Requirement :: Go through the lines below and count those that contain "differences"; the number is all that should be returned.

Task data ::
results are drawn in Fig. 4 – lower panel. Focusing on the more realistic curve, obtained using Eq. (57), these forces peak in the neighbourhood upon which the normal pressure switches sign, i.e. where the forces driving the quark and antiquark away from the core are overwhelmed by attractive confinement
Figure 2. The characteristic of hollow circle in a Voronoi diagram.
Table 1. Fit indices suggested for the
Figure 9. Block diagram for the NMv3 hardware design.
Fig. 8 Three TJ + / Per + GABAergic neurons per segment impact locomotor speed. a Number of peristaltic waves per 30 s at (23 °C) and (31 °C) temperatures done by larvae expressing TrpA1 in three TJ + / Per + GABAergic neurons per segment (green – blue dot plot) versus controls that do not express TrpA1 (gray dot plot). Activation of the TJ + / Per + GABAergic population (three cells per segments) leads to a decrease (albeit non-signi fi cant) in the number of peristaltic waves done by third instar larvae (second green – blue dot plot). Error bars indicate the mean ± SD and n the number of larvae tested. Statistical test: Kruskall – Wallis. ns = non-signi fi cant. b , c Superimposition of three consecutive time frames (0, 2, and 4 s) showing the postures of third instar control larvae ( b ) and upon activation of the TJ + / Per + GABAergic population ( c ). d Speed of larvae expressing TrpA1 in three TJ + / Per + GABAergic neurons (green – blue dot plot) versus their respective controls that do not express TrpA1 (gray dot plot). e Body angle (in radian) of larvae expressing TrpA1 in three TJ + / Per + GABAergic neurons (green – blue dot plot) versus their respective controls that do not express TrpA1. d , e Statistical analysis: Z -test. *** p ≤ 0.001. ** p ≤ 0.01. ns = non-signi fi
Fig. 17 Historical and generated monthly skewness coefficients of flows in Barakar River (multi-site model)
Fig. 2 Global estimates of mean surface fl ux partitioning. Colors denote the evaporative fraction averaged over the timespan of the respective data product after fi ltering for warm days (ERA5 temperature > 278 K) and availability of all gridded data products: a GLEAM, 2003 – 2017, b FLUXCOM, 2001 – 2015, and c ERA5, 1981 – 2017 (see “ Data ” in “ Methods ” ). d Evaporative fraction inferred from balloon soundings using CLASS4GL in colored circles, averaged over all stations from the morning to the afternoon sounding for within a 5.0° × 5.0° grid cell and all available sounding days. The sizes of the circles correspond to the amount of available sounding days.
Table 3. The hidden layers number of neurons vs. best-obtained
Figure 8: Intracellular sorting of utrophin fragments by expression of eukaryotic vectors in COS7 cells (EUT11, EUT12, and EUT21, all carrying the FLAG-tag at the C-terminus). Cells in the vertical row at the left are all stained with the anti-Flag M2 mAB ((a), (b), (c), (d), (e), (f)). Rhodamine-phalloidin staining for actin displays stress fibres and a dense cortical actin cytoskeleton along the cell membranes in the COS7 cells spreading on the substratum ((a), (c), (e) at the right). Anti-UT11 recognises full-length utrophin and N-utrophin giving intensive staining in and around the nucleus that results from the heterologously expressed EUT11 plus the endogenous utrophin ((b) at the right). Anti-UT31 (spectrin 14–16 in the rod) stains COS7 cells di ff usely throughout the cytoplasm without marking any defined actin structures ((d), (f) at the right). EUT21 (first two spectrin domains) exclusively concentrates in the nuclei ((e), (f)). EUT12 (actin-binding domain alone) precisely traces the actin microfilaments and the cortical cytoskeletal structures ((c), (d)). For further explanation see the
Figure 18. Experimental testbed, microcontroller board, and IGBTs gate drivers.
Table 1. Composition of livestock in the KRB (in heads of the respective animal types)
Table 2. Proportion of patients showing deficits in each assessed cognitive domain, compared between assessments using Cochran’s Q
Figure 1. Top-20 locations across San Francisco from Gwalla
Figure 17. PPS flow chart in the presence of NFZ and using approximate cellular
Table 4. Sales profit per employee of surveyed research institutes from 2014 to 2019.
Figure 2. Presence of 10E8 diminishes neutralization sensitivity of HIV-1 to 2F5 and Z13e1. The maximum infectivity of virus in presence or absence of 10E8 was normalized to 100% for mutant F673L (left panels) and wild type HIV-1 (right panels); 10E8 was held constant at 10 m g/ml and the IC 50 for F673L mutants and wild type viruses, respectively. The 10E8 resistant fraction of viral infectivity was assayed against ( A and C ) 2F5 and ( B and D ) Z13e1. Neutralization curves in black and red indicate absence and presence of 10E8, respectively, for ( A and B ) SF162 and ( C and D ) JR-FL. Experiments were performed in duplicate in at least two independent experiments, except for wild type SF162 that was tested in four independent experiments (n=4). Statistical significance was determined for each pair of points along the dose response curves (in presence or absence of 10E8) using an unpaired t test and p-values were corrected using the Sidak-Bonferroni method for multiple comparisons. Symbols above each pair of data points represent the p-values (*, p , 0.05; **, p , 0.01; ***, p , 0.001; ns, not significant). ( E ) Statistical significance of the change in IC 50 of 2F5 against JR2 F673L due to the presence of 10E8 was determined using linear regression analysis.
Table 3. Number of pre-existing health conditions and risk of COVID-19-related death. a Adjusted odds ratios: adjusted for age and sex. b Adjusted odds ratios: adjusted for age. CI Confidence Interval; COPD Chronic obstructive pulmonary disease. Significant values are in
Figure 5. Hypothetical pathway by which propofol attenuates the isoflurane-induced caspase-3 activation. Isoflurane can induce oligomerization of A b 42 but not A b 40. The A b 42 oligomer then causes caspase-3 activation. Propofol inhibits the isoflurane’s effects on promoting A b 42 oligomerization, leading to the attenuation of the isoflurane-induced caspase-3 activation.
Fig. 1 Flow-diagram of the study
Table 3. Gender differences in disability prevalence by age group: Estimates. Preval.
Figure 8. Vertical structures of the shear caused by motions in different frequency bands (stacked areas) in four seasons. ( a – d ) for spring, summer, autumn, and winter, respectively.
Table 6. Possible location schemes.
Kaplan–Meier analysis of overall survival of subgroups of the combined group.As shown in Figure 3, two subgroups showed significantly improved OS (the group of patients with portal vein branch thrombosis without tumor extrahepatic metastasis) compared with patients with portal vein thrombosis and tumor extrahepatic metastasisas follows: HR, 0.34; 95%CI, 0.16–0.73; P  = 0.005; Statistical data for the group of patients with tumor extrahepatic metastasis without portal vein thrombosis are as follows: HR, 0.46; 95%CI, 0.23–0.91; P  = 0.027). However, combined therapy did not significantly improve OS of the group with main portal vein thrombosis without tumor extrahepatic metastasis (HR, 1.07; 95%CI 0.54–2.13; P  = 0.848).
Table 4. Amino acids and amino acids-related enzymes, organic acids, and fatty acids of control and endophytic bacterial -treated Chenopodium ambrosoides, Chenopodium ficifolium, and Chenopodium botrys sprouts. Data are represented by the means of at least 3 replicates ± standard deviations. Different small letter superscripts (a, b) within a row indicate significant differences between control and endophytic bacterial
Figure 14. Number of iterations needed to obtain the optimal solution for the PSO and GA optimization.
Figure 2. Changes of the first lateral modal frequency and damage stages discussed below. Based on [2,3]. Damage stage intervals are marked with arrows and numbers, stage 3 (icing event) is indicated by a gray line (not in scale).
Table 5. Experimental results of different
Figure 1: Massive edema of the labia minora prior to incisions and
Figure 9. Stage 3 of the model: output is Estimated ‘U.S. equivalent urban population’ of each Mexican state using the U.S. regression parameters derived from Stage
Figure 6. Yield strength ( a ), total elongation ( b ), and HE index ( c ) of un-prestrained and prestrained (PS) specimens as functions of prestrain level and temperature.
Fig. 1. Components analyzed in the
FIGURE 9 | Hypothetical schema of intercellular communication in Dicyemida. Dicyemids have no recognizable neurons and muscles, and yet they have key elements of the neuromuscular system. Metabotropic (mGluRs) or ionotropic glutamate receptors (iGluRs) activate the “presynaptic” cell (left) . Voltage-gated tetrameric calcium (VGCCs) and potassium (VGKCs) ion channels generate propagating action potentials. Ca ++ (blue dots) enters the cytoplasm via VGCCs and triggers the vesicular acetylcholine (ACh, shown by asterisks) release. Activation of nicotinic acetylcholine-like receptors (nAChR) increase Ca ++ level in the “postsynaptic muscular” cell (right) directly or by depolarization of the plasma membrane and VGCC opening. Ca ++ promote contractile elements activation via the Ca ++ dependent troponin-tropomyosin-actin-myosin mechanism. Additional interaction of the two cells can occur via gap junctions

Answer for this exercise :: 2